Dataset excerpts
*** Begin section ***
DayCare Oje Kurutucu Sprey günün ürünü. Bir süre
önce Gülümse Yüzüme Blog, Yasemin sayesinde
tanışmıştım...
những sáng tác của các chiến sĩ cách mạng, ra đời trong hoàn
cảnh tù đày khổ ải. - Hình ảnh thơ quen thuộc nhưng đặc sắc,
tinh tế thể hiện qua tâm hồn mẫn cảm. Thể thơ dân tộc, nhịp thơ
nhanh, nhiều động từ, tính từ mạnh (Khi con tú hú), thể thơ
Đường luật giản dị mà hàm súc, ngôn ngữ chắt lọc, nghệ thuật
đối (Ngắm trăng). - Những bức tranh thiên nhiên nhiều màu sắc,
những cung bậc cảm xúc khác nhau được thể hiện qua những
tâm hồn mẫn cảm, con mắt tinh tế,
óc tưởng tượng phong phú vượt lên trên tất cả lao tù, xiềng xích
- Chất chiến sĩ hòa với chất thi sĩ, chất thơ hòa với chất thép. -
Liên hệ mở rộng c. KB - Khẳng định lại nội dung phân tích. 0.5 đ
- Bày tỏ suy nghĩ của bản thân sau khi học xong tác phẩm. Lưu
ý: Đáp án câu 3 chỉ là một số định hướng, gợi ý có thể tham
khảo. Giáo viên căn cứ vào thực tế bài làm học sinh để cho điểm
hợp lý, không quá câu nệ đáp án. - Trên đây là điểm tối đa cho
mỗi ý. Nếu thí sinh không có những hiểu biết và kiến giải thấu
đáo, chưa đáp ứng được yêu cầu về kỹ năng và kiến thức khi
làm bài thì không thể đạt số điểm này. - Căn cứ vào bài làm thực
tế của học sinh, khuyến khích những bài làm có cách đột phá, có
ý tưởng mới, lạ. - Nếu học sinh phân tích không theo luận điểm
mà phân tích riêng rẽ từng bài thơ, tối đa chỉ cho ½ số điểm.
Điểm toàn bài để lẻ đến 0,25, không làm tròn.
*** End section ***
*** Begin section ***
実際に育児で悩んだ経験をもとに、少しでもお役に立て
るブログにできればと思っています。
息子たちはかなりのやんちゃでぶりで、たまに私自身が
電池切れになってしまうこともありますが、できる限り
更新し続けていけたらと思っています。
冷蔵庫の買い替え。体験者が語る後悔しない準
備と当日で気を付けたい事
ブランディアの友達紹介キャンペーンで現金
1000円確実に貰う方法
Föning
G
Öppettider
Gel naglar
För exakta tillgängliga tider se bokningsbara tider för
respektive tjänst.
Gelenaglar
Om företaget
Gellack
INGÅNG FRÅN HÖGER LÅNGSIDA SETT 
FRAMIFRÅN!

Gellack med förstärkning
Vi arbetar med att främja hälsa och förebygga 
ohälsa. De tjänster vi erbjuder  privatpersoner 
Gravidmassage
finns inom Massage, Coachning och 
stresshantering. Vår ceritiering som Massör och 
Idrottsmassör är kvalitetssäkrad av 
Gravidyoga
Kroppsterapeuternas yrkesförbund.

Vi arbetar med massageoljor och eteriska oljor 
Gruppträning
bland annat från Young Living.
*** End section ***
→ **Task brief**:
Above are the records; copy exactly the lines from the line with "khảo. Giáo viên" through the line with "Điểm toàn bài để lẻ đến 0,25, không làm tròn.", both included.

→ **Exercise answer**:
khảo. Giáo viên căn cứ vào thực tế bài làm học sinh để cho điểm
hợp lý, không quá câu nệ đáp án. - Trên đây là điểm tối đa cho
mỗi ý. Nếu thí sinh không có những hiểu biết và kiến giải thấu
đáo, chưa đáp ứng được yêu cầu về kỹ năng và kiến thức khi
làm bài thì không thể đạt số điểm này. - Căn cứ vào bài làm thực
tế của học sinh, khuyến khích những bài làm có cách đột phá, có
ý tưởng mới, lạ. - Nếu học sinh phân tích không theo luận điểm
mà phân tích riêng rẽ từng bài thơ, tối đa chỉ cho ½ số điểm.
Điểm toàn bài để lẻ đến 0,25, không làm tròn.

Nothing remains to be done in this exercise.